The advent of 3D printing has changed many products and introduced many new ones, some of them good and some of them downright dangerous, like almost undetectable handguns. However, they have all been limited by size. A 3D printer cannot make anything bigger than itself. Enter the experience of wasps and bees.
Wasps and bees have the ability to build in flight. They build their nests and hives as they are flying. To assemble a hive or nest, worker insects team up to deposit wax, raw wood pulp, or their own saliva to the specification of a complex design that ends up being many times their size. The process takes can take months, which is many times the average lifespan of any individual insect, except the queen. They have to adjust the building as they go. Plans can change, imperfect building materials can degrade and individual workers die. However, eventually the nest or hive is successfully built. In a way, it is a bit like 3D printing, which builds objects incrementally in layers as well.

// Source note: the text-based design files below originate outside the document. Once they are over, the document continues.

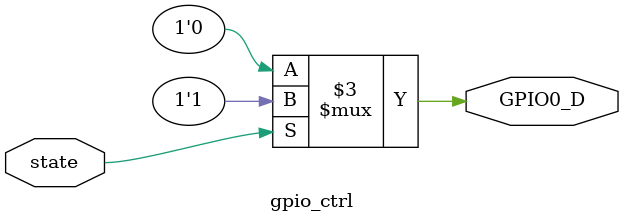
<source format=v>

module gpio_ctrl(
    input state,
    output reg GPIO0_D
);

always @* begin
    if(state)
        GPIO0_D <= 1'b1;
    else
        GPIO0_D <= 1'b0;
end

endmodule
</source>
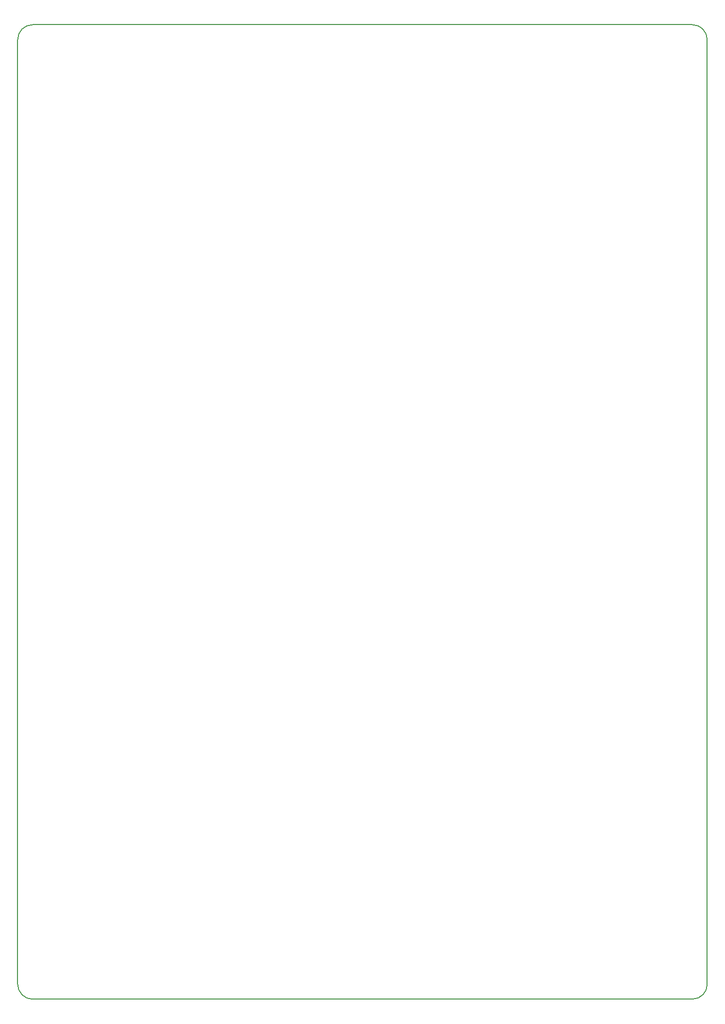
<source format=gbr>
G04 (created by PCBNEW (2013-07-07 BZR 4022)-stable) date 11/4/2014 12:29:05 AM*
%MOIN*%
G04 Gerber Fmt 3.4, Leading zero omitted, Abs format*
%FSLAX34Y34*%
G01*
G70*
G90*
G04 APERTURE LIST*
%ADD10C,0.00590551*%
G04 APERTURE END LIST*
G54D10*
X65000Y-85000D02*
G75*
G03X66000Y-84000I0J1000D01*
G74*
G01*
X66000Y-21000D02*
G75*
G03X65000Y-20000I-1000J0D01*
G74*
G01*
X21000Y-20000D02*
G75*
G03X20000Y-21000I0J-1000D01*
G74*
G01*
X20000Y-84000D02*
G75*
G03X21000Y-85000I1000J0D01*
G74*
G01*
X65000Y-85000D02*
X21000Y-85000D01*
X66000Y-21000D02*
X66000Y-84000D01*
X21000Y-20000D02*
X65000Y-20000D01*
X20000Y-84000D02*
X20000Y-21000D01*
M02*

</source>
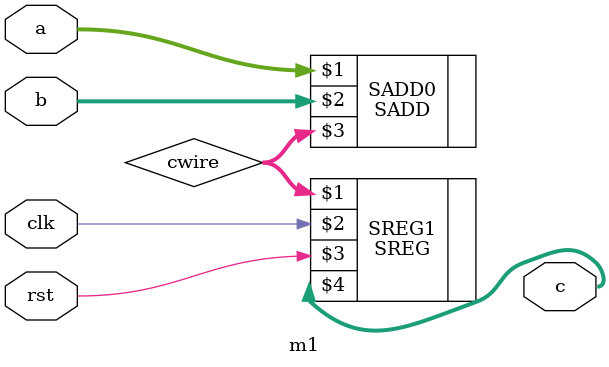
<source format=v>
`timescale 1ns / 1ps 

module m1(clk, rst, a, b, c);

input clk, rst;
input signed [7:0] a;
input [7:0] b;
output signed [7:0] c;
wire signed [7:0] cwire;

SADD #(.DATAWIDTH(8)) SADD0(a, b, cwire);
SREG #(.DATAWIDTH(8)) SREG1(cwire, clk, rst, c);

endmodule

</source>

A roboticist at Imperial College, London, was inspired by this building technique to create a more flexible 3D printing system. He used the inspiration of wasps and bees to create a 3D printer nozzle that was equipped with wings – a drone.
The concept uses two types of drones: one is a scanner drone and the second is a builder drone. The scanner drone is equipped with cameras to monitor the building process and the builder drone is equipped with the 3D printing nozzle. The building process alternates the use of both drones.
First, the builder drone hovers over the area of operation, and begins to excrete from its nozzle the first layers of material. The scanner drone then flies in and inspects what has been built, returns that information to the computerized building software, which then calculates what the next layers should be. That information is then sent to the builder drone and the process is repeated over and over again.
The material used is obviously important since it must be light enough for the builder drone to carry. Low-density polyurethane foam works, as does a mixture made from cement. Also, since we are talking about building larger structures here, human intervention is possible to correct any errors that might occur. Initially, this will also mean possible modifications to the software on the fly, just like the bees and wasps.
One thing the researchers initially discovered is that a flying 3D nozzle is not accurate enough to build perfect concentric circles on top of one another as the “building” grows. So they programmed the 3D printing nozzle to make “squiggly” circles that interweave as they are built.
The experiment succeeded. They build a polyurethane cylinder 2 meters tall and a cement-mixture cylinder 18cms tall. Each finished structure was within 5mm of the original planning width and height. A percentage that is within the limits of British building codes.
Dr. Mirko Kovac, the head of this research project, said that because the drones can operate anywhere, at any location or height, they will initially be devoted to repairs, where human access is dangerous or impossible. Repairs on oil or gas pipelines, repair of leaky insulation, or fixing cracks on tall buildings are some of these possible uses.
Longer term, 3D printing drones could be deployed to construct buildings on the Moon or Mars. A drone has already been flown on Mars, so this is not such a far-fetched idea.
I must say it is good to report such innovative, progressive and positive ideas produced by human beings when it seems that everything around us is dominated by the destructive tendencies of our species.